==== SOURCE MATERIAL ====

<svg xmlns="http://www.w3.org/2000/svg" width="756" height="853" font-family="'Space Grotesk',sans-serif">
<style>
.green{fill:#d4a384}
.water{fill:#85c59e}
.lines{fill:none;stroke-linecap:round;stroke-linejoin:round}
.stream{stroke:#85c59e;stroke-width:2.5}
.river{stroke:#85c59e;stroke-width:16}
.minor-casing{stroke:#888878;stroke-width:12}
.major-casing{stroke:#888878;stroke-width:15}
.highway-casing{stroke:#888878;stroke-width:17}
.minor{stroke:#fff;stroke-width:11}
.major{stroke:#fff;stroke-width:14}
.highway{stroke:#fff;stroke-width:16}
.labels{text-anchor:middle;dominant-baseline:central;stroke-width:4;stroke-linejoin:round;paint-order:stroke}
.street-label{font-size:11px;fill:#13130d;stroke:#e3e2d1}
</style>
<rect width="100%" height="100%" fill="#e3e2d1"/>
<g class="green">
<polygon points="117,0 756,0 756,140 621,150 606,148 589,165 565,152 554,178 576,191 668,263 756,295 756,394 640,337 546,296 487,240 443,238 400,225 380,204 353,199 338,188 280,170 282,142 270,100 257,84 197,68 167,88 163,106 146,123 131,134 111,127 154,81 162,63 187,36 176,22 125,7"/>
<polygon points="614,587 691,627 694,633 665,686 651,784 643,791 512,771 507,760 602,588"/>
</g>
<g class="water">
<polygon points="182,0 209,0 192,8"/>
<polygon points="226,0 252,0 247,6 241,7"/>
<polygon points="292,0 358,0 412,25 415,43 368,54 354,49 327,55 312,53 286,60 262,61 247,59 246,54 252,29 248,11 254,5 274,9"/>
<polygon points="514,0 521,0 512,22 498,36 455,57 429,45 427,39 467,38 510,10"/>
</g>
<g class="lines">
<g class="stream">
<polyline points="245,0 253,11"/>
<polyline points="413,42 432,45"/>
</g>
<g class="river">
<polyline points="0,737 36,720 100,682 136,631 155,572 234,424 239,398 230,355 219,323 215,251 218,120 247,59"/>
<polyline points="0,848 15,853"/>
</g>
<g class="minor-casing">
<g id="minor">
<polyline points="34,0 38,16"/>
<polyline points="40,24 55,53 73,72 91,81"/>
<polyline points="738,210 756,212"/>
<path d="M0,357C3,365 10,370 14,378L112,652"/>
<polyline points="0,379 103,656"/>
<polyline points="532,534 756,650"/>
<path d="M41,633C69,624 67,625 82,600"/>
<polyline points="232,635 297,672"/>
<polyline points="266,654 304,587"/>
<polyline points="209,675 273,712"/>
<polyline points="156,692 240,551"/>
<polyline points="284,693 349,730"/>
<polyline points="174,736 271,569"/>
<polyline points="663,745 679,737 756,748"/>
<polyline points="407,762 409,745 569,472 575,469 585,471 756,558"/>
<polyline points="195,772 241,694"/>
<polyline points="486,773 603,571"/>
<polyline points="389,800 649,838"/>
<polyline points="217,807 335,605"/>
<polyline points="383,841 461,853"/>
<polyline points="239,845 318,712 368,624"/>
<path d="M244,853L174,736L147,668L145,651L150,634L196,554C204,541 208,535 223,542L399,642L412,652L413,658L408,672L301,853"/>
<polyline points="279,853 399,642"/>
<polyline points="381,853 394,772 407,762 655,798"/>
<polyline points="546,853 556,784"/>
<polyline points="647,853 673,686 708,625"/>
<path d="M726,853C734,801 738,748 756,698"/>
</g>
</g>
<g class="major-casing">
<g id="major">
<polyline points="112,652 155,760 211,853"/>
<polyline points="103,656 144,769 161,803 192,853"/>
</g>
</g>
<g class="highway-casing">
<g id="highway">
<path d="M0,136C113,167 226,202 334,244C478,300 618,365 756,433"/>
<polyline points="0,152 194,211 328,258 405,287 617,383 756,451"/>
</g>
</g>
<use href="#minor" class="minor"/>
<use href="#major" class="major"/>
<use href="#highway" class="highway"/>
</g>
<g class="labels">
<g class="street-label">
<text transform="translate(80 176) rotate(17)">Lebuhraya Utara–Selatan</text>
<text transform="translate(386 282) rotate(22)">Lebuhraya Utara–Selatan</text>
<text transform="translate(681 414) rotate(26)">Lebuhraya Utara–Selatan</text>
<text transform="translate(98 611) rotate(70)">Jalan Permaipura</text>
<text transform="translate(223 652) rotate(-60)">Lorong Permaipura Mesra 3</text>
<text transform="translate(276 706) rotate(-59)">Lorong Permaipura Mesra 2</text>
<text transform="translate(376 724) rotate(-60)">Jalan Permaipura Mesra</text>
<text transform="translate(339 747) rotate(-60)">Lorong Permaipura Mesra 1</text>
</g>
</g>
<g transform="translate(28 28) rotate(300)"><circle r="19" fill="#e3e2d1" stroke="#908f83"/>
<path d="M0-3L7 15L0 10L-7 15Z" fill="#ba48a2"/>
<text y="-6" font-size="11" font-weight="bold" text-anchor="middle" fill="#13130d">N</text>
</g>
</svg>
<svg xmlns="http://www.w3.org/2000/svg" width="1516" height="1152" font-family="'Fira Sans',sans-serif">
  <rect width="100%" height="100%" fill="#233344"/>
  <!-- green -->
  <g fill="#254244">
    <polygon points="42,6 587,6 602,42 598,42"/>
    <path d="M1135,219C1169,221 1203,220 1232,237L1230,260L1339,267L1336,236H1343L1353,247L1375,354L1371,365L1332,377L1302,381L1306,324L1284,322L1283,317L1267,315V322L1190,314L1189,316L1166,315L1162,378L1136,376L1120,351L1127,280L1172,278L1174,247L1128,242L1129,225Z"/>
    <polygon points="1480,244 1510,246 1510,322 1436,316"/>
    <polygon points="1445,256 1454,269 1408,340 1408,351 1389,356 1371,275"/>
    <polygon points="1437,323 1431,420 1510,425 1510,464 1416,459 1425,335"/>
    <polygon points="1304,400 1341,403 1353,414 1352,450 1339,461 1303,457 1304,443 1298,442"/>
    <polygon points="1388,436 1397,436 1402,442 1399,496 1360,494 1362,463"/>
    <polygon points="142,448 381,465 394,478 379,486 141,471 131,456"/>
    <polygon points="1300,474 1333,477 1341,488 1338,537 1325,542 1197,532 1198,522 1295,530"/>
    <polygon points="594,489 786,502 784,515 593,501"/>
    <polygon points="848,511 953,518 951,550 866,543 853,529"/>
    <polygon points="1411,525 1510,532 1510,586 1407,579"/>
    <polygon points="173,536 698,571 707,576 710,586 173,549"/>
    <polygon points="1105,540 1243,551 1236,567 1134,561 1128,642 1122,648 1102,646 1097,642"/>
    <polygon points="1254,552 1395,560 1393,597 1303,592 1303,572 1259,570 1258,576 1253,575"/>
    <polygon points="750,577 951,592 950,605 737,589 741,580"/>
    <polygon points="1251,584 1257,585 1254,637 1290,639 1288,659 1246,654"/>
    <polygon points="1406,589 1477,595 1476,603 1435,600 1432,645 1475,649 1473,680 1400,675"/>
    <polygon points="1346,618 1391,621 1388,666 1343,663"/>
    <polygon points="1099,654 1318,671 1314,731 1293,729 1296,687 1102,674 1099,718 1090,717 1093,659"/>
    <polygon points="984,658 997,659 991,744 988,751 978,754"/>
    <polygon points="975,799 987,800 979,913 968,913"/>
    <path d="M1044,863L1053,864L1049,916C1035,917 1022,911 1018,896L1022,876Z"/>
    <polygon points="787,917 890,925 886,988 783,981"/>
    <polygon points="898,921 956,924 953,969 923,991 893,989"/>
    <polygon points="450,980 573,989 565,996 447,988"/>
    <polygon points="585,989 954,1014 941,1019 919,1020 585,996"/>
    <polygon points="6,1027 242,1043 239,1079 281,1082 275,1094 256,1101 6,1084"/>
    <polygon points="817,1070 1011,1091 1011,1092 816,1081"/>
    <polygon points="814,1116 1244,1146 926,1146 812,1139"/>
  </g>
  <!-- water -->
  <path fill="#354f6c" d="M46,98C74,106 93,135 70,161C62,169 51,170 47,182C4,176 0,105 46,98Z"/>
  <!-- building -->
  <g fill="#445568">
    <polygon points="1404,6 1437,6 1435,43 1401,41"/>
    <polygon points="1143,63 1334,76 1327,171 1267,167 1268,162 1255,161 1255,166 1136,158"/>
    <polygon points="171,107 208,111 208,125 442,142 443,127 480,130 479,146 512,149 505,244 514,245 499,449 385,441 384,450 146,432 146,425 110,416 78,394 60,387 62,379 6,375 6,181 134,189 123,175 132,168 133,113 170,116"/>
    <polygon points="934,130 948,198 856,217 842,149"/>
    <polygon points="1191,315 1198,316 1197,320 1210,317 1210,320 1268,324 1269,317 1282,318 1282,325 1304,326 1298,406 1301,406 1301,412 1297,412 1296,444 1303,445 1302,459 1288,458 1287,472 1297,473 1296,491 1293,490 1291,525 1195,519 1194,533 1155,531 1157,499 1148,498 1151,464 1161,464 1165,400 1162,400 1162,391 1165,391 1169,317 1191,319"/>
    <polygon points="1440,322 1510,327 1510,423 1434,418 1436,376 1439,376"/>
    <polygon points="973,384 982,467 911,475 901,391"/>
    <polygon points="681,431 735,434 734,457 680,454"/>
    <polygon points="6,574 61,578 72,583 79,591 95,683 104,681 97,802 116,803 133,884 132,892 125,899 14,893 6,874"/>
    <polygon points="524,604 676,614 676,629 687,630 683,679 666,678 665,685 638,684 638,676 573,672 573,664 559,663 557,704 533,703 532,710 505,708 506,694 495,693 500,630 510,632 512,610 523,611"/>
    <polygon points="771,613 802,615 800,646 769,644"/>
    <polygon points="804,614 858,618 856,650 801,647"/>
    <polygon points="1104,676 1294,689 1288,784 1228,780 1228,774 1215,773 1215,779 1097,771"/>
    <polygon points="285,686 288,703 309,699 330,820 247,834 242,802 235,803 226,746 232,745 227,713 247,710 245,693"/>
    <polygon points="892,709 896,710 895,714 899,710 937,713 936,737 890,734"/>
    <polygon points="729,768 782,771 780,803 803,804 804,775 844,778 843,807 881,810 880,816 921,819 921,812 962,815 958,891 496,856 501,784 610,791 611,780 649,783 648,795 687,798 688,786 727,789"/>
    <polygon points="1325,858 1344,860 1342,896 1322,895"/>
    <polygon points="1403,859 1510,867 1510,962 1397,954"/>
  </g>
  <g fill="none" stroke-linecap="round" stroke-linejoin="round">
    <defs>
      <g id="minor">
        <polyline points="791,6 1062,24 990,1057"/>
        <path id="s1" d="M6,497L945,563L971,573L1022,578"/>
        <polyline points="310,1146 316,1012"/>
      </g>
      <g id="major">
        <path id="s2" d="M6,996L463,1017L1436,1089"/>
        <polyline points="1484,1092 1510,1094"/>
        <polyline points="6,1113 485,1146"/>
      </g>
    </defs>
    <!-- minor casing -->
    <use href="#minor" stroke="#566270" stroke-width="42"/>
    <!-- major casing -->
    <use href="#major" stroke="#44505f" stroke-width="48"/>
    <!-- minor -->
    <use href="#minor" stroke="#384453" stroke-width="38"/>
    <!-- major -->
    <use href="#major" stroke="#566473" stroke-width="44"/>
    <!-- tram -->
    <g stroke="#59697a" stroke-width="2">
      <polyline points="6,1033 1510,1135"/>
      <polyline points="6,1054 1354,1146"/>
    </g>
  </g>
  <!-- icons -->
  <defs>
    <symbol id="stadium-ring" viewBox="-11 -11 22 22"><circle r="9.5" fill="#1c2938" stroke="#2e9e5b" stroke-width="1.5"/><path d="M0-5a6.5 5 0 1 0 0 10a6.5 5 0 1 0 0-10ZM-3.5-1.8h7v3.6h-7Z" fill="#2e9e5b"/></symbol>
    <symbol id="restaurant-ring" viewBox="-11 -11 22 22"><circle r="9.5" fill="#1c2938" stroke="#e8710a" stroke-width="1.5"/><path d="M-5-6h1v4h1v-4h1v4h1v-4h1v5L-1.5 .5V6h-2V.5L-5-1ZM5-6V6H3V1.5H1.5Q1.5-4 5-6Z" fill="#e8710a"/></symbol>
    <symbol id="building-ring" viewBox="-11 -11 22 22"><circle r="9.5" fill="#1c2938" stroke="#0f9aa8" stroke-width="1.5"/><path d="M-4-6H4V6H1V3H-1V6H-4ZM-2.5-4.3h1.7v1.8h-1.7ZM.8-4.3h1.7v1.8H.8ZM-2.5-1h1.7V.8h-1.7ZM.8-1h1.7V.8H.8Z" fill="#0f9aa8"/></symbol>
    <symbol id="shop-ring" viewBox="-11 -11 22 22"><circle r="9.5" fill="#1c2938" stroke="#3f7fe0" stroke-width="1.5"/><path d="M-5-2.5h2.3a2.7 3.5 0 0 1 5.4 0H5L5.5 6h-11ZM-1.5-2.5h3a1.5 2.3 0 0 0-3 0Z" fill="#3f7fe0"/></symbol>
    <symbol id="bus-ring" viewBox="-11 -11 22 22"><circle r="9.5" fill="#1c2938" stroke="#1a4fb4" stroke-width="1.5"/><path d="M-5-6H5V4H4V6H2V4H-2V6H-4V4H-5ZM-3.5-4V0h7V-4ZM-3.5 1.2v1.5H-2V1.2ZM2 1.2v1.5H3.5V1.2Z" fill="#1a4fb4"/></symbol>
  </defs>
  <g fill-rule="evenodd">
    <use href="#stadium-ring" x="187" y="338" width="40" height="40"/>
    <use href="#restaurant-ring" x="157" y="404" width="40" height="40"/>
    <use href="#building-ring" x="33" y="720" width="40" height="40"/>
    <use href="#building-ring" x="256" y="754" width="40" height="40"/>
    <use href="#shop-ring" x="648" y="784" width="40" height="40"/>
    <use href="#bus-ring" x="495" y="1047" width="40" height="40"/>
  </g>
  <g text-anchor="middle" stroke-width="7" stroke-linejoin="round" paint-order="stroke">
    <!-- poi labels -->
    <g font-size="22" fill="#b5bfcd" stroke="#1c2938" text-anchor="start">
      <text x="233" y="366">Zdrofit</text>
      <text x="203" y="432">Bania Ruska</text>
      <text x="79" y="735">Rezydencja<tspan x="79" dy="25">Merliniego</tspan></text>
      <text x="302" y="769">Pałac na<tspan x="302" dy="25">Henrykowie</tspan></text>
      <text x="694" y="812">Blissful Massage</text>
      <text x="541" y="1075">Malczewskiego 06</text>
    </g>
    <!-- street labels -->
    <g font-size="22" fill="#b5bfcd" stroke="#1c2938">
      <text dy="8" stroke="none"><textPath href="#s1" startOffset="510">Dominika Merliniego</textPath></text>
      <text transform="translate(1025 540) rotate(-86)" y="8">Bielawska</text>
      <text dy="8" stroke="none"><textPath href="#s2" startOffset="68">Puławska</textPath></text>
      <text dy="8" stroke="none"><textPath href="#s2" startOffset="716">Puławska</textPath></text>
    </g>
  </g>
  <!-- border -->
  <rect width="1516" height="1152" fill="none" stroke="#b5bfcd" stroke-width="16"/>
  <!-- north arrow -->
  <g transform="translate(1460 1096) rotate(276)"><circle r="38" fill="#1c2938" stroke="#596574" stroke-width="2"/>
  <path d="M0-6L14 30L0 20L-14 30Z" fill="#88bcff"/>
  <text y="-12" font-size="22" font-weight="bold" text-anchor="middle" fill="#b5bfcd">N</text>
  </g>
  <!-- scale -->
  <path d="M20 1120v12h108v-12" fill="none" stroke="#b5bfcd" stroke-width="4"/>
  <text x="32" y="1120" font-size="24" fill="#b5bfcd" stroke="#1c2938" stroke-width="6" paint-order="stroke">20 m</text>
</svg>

====

[PROMPT] Each line carrying the string "weight" should be copied out from the entries.

[ANSWER TO THE EXERCISE]
<text y="-6" font-size="11" font-weight="bold" text-anchor="middle" fill="#13130d">N</text>
  <text y="-12" font-size="22" font-weight="bold" text-anchor="middle" fill="#b5bfcd">N</text>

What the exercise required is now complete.